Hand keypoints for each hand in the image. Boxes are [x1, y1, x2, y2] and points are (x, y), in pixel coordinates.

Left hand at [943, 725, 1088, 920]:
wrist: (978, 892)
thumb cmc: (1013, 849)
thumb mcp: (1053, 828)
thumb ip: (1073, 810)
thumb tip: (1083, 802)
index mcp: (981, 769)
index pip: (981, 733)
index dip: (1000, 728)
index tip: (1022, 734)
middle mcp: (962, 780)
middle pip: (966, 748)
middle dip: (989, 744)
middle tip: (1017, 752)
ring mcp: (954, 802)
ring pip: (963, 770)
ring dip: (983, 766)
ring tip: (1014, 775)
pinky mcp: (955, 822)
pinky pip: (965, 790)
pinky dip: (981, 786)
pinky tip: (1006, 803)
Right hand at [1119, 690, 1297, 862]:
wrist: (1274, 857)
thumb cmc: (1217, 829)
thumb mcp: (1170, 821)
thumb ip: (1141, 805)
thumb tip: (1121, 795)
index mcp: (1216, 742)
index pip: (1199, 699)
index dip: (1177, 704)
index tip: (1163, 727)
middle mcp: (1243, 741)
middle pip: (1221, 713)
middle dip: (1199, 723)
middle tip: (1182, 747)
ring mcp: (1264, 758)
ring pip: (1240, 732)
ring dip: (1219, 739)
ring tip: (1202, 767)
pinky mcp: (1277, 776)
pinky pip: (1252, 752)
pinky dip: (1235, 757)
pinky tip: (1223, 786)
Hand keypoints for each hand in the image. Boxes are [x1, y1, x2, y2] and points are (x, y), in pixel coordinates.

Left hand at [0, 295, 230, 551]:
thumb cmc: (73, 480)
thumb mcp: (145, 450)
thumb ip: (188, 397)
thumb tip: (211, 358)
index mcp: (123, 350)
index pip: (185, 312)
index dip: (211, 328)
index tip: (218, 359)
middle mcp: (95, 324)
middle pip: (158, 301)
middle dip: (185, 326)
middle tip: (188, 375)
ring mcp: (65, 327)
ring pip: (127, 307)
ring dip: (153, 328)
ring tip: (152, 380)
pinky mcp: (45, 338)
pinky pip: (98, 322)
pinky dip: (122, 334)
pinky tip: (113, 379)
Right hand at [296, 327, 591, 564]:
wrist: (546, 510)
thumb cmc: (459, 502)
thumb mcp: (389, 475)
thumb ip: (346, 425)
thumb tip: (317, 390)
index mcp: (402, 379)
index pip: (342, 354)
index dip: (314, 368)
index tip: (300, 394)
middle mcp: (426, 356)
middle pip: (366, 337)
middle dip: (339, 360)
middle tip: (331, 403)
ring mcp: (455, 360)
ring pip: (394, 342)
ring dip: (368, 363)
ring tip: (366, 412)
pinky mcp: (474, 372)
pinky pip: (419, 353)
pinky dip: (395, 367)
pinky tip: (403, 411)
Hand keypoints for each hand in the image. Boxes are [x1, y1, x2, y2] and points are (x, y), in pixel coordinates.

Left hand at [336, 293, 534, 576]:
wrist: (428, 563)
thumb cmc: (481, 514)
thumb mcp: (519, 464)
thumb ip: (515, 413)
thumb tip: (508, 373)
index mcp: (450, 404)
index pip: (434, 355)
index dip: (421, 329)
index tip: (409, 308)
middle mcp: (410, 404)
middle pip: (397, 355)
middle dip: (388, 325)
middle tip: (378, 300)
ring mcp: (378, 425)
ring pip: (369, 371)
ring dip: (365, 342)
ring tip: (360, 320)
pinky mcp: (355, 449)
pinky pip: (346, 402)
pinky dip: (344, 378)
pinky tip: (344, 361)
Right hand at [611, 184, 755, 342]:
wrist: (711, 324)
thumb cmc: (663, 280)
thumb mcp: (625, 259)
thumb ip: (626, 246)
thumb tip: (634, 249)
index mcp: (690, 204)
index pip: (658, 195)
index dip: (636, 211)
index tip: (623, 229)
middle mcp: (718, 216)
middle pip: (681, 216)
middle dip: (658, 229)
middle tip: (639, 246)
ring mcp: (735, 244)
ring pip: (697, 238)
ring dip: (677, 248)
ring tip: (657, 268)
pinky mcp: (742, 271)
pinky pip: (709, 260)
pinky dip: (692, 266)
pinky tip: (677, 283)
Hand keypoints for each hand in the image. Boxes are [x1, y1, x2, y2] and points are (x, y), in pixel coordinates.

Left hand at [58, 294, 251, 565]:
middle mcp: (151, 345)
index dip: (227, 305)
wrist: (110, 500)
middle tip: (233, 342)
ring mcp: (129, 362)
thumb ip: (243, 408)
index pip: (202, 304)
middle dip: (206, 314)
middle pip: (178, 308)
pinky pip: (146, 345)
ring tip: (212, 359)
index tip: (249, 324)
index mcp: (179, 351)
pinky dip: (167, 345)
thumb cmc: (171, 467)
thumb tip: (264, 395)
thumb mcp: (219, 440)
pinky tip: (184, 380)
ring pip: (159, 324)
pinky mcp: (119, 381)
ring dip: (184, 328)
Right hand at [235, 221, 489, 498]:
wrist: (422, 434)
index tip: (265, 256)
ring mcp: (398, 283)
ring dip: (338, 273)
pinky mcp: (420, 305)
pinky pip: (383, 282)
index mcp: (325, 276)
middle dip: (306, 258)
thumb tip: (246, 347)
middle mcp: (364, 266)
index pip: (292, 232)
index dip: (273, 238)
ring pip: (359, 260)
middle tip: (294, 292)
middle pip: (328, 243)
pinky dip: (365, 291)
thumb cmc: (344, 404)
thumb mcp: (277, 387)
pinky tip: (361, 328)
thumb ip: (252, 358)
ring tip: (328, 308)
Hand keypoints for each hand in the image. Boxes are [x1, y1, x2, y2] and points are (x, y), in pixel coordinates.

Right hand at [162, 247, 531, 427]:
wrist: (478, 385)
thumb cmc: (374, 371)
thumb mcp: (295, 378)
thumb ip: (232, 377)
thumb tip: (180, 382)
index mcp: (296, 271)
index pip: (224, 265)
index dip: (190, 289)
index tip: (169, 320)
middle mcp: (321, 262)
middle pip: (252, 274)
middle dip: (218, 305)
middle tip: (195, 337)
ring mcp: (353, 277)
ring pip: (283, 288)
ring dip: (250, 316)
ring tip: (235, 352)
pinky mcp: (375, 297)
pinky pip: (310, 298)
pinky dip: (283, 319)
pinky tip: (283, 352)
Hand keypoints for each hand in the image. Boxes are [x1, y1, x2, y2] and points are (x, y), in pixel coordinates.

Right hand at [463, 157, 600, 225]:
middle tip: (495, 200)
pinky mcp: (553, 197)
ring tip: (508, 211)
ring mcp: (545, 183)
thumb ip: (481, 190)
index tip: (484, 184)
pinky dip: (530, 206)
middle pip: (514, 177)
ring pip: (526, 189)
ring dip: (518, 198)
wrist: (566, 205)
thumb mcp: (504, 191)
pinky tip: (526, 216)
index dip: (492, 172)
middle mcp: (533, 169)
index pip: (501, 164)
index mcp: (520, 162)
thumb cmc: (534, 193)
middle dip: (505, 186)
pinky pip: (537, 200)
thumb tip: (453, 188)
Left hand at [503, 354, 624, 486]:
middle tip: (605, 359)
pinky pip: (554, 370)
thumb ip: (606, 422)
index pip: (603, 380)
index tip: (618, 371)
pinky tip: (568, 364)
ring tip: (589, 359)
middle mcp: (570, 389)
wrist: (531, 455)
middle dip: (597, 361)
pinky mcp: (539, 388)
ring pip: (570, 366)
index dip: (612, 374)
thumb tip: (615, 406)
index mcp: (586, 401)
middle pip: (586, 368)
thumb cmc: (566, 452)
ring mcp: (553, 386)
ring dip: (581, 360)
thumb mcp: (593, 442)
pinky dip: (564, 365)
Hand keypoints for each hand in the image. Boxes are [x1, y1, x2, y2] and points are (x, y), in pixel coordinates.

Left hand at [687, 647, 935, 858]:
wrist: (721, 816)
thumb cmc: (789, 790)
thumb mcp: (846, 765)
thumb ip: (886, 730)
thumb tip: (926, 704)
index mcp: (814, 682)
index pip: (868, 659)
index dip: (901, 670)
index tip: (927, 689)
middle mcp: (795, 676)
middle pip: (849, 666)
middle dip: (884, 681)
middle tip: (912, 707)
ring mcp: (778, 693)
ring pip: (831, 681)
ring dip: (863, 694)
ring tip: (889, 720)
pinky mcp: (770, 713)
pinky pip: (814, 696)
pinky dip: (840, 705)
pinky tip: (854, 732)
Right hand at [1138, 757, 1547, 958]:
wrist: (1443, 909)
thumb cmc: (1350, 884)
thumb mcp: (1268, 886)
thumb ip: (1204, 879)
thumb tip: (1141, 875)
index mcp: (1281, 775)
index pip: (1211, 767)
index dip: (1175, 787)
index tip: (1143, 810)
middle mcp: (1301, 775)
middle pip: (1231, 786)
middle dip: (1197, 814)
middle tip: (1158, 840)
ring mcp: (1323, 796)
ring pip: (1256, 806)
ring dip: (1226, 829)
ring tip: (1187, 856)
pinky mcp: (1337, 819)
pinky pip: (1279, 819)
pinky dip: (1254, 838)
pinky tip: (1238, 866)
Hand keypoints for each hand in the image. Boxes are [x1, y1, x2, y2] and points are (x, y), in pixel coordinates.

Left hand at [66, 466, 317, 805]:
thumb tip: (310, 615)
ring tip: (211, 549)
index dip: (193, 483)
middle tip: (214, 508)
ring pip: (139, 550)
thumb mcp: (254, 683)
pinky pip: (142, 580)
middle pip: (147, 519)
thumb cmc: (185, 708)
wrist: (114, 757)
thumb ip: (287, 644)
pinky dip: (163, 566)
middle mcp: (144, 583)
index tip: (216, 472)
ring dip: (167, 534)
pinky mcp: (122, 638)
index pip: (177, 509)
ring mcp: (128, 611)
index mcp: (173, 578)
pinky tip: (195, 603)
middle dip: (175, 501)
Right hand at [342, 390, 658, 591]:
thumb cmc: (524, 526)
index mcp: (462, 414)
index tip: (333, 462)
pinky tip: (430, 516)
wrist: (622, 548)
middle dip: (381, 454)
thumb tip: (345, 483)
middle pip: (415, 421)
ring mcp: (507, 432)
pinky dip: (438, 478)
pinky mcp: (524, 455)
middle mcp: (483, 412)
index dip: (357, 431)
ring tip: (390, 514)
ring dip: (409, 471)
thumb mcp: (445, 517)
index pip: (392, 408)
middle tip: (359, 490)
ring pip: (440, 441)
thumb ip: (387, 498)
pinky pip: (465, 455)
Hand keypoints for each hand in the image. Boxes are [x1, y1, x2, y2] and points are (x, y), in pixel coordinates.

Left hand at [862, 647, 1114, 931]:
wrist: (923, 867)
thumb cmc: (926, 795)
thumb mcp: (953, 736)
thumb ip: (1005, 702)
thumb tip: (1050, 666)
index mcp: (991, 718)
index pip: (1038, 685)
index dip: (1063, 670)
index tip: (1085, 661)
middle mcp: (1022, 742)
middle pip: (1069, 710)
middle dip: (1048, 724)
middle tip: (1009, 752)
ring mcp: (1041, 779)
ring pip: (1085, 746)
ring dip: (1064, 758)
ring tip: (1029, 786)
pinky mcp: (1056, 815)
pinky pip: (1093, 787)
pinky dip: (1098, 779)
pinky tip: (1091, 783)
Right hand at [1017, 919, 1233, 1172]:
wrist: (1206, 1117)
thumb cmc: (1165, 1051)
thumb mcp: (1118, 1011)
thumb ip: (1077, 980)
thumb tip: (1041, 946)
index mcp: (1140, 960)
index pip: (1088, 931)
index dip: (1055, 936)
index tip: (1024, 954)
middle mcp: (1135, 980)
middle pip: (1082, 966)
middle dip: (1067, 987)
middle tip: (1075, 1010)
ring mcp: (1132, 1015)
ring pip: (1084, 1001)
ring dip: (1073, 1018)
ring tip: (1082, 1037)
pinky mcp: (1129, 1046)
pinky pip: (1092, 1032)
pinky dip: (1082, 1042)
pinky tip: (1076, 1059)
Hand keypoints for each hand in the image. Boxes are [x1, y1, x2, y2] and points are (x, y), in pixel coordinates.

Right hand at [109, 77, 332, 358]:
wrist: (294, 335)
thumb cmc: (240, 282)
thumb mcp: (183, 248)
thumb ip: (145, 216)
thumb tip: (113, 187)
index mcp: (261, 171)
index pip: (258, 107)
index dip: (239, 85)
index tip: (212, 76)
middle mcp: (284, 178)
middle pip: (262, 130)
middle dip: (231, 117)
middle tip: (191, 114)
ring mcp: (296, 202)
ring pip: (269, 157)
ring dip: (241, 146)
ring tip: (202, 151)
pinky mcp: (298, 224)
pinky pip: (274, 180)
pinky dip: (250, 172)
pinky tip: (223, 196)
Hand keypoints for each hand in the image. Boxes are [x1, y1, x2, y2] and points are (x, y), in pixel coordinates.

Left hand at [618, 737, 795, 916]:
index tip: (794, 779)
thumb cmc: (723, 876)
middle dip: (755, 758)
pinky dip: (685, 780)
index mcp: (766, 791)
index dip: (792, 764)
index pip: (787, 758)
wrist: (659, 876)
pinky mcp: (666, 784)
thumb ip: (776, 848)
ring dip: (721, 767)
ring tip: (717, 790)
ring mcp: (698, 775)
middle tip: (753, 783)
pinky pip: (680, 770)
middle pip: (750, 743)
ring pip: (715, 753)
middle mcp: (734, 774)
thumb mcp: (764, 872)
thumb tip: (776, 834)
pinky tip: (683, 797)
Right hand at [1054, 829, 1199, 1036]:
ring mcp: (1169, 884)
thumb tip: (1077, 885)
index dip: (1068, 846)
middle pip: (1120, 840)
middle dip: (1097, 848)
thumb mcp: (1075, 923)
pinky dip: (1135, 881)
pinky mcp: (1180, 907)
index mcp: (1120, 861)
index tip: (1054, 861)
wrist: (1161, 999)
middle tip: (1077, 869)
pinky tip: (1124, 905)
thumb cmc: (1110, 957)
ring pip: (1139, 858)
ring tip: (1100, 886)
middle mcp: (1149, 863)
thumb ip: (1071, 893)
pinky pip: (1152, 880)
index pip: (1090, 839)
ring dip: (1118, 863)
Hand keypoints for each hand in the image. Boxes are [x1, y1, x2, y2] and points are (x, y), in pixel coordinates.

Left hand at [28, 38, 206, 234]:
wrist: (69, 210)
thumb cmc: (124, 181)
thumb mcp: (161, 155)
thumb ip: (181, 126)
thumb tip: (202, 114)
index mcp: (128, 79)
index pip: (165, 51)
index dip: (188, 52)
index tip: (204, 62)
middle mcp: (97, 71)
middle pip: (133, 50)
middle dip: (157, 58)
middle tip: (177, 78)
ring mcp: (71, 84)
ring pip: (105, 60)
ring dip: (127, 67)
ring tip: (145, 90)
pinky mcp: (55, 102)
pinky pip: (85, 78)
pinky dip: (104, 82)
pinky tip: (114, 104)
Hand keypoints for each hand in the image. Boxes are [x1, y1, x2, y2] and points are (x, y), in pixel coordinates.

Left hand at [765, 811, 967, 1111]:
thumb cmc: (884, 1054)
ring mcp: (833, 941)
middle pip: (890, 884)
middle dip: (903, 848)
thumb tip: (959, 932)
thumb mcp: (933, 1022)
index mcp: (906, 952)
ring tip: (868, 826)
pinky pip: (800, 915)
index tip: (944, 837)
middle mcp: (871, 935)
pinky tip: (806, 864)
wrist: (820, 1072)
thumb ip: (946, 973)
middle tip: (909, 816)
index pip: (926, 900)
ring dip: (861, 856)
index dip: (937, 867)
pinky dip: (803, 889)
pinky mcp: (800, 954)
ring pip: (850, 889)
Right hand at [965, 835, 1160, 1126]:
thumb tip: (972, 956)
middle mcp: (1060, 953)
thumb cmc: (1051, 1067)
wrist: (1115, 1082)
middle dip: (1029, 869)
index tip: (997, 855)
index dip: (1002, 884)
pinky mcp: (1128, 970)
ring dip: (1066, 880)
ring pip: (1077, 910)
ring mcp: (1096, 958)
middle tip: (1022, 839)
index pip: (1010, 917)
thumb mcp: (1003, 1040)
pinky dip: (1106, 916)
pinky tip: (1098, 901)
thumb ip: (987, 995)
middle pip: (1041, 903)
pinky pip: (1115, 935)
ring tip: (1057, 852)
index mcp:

WHAT IS BEING ASKED:
Take from the material above the lines running from the one with "wrist: (978, 892)" through the one with "index pip: (434, 355)", and repeat them exactly, with nothing else.

EXERCISE RESPONSE:
wrist: (978, 892)
thumb cmc: (1013, 849)
thumb mcp: (1053, 828)
thumb ip: (1073, 810)
thumb tip: (1083, 802)
index mcp: (981, 769)
index pip: (981, 733)
index dip: (1000, 728)
index tip: (1022, 734)
middle mcp: (962, 780)
middle pip: (966, 748)
middle dip: (989, 744)
middle tip: (1017, 752)
ring mcp: (954, 802)
ring pip: (963, 770)
ring dip: (983, 766)
ring tip: (1014, 775)
pinky mcp: (955, 822)
pinky pip: (965, 790)
pinky dip: (981, 786)
pinky tip: (1006, 803)
Right hand at [1119, 690, 1297, 862]:
wrist: (1274, 857)
thumb cmc: (1217, 829)
thumb mcp: (1170, 821)
thumb ip: (1141, 805)
thumb tip: (1121, 795)
index mcp: (1216, 742)
index pip: (1199, 699)
index dip: (1177, 704)
index tip: (1163, 727)
middle mcp: (1243, 741)
middle pip: (1221, 713)
middle dip: (1199, 723)
middle tip: (1182, 747)
ring mcp: (1264, 758)
ring pip: (1240, 732)
ring dip: (1219, 739)
ring tip: (1202, 767)
pinky mcp: (1277, 776)
pinky pip: (1252, 752)
pinky dip: (1235, 757)
pinky tip: (1223, 786)
Hand keypoints for each hand in the image. Boxes are [x1, y1, x2, y2] and points are (x, y), in pixel coordinates.

Left hand at [0, 295, 230, 551]:
thumb cmc: (73, 480)
thumb mcp: (145, 450)
thumb ip: (188, 397)
thumb tip: (211, 358)
index mcp: (123, 350)
index pip: (185, 312)
index dip: (211, 328)
index tip: (218, 359)
middle mcp: (95, 324)
middle pip: (158, 301)
middle dip: (185, 326)
middle tip: (188, 375)
ring mcp: (65, 327)
ring pip: (127, 307)
ring dip: (153, 328)
ring tip: (152, 380)
pinky mcp: (45, 338)
pinky pip: (98, 322)
pinky dip: (122, 334)
pinky tip: (113, 379)
Right hand at [296, 327, 591, 564]:
wrist: (546, 510)
thumb cmc: (459, 502)
thumb mcp: (389, 475)
thumb ip: (346, 425)
thumb tip: (317, 390)
index mcp: (402, 379)
index pip: (342, 354)
index dip: (314, 368)
index tip: (300, 394)
middle mcp: (426, 356)
middle pip: (366, 337)
middle dip: (339, 360)
middle tip: (331, 403)
ring mcp: (455, 360)
ring pip: (394, 342)
ring dip: (368, 363)
ring tip: (366, 412)
pinky mcp: (474, 372)
pinky pip: (419, 353)
pinky dip: (395, 367)
pinky tip: (403, 411)
Hand keypoints for each hand in the image. Boxes are [x1, y1, x2, y2] and points are (x, y), in pixel coordinates.

Left hand at [336, 293, 534, 576]:
wrist: (428, 563)
thumb cmc: (481, 514)
thumb mcp: (519, 464)
thumb ip: (515, 413)
thumb tip: (508, 373)
index mcp: (450, 404)
index pip: (434, 355)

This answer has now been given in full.